Vetiver, again, here, comes in with tooling, wherever you are in these stages, to help you move to the next stage. As one example, the R package has in it a flex dashboard template for getting started with model monitoring to make a nice dashboard for you to be able to share with your coworkers. It has code that allows you to see, okay, here is how I would make a plot measuring statistical performance. Here is how I would make a plot monitoring inputs. Here is how my model works. Here I can share this visual documentation so people can understand what the inputs and outputs for my model are.
Okay. So what we've talked about is understanding what performance means when it comes to models and how it's important to understand both the software and the statistical characteristics of a model. We talked about measuring both inputs and outputs to really get a handle on these different kinds of drift.
I want to say this is the knowledge to have, and also this is what we need tools, really nice tools to be able to work on in order to have a model that's easier to maintain, a model that's resilient, and a model that is successful not just at the moment when we deploy it, but a model that is successful in the long term.
a model that's resilient, and a model that is successful not just at the moment when we deploy it, but a model that is successful in the long term.
You may have noticed there's a URL at the bottom of these slides, and these slides are posted there. You can go and visit all the links that I included, and I especially invite you if you're interested in getting started with model monitoring or even some of those earlier stages like deploying your model to check out vetiver, see if it's a good fit for you, whether you work in R or in Python, and with that, I will say thank you so much and see if there's any time for questions.
Q&A
We do indeed have a few minutes for questions, so if you haven't already loaded up the Slido page for this room, please do do so and submit any questions you have. I do have one on the screen, so the question is, does model monitoring tie in with model fairness? Oh, that's a great question.
So much like during model development when you're making a model, you might want to measure model fairness for, say, different versions of a model, or you might want to even tune a model with its hyperparameter so it has the fairness characteristics that you have. In the same way, you can use fairness metrics when you're monitoring.
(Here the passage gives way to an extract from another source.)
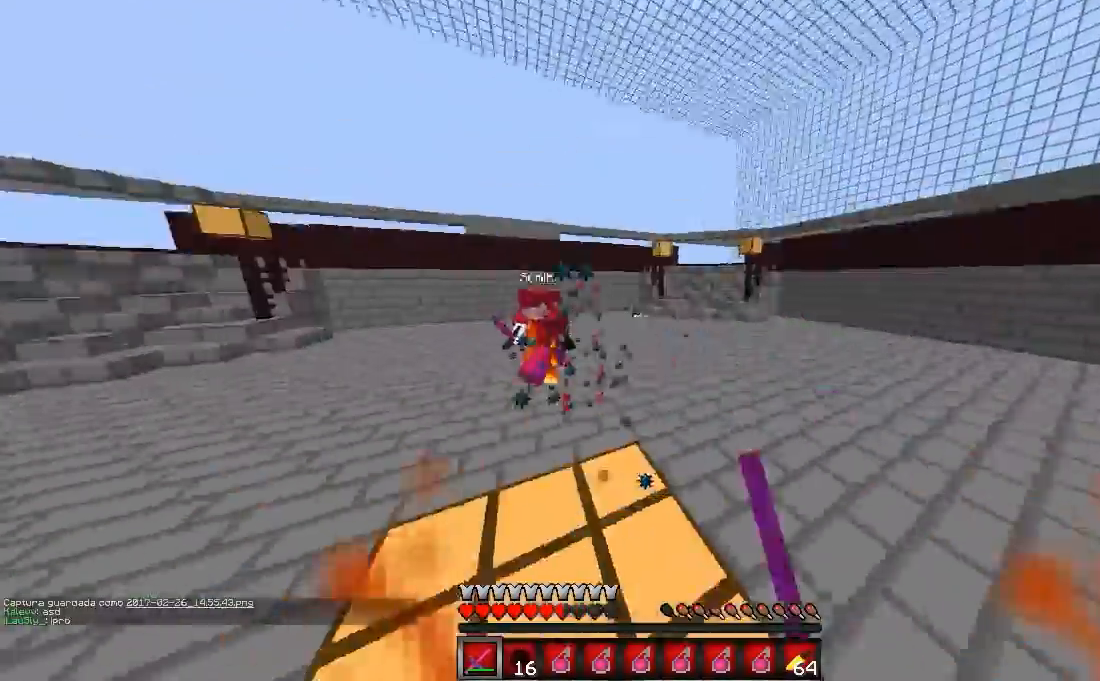
{"keys": ["a", "w"], "mouse": [], "events": [[67, "mouse_left", "down"], [133, "mouse_left", "up"], [233, "a", "down"], [233, "mouse_left", "down"], [300, "mouse_left", "up"], [433, "mouse_left", "down"], [467, "mouse_left", "up"]]}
So over time, you can measure and keep a track on how these kinds of fairness can work. So when people say fairness, they're usually talking about metrics. So picture these as things you measure about a model, usually disaggregated by some protected characteristics. And the other sort of related thing would be explainability. So sometimes people say fairness and are a little vague, but fairness metrics absolutely fits perfectly in this. Explainability, you would probably not monitor explainability over time, but rather make sure you can return explainability with any given prediction.
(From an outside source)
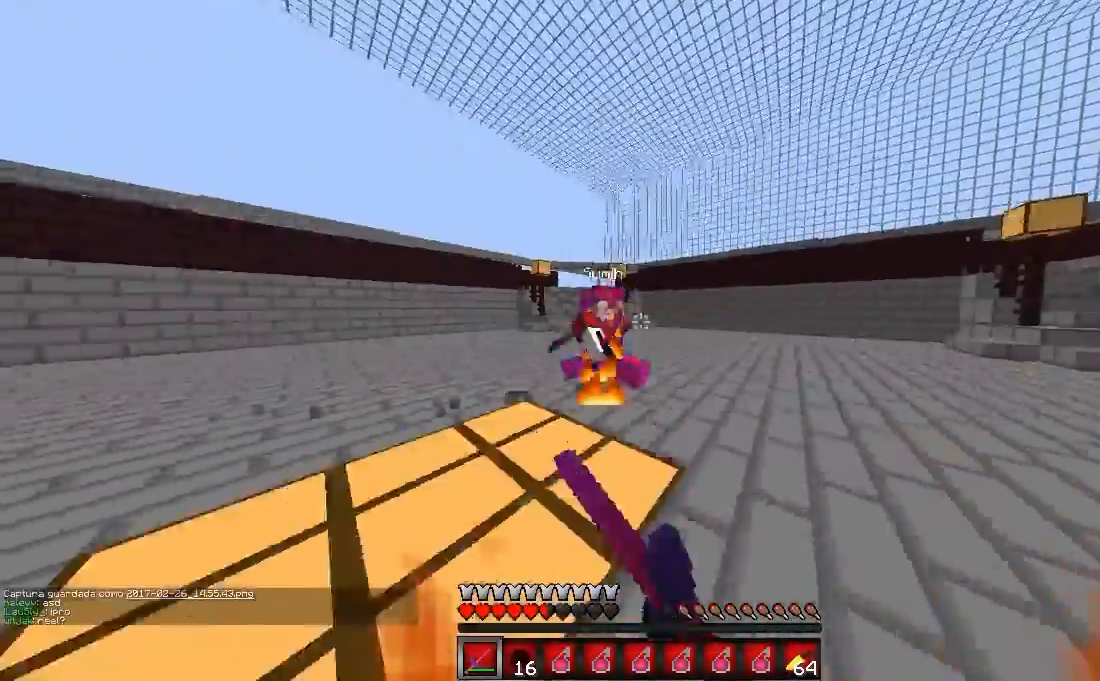
{"keys": ["w"], "mouse": ["left"], "events": [[167, "mouse_left", "up"], [200, "mouse_left", "down"], [267, "a", "down"], [300, "a", "up"], [300, "mouse_left", "up"], [367, "mouse_left", "down"], [433, "mouse_left", "up"], [500, "mouse_left", "down"]]}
Thank you. One more question. One more. Okay. Just enough time. Is there a way to put confidence intervals on the monitoring metrics? Ah, yes. So depending on the aggregation, the time aggregation that you use for model monitoring, you have a certain number of observations in then. And then you can use the, when you have that sort of feedback loop where you have the real answer of whatever the prediction should be, depending, let's say in a week, you have a thousand examples. You can use those thousand examples to estimate exactly a confidence interval on what the, or an interval on the metric that you're measuring.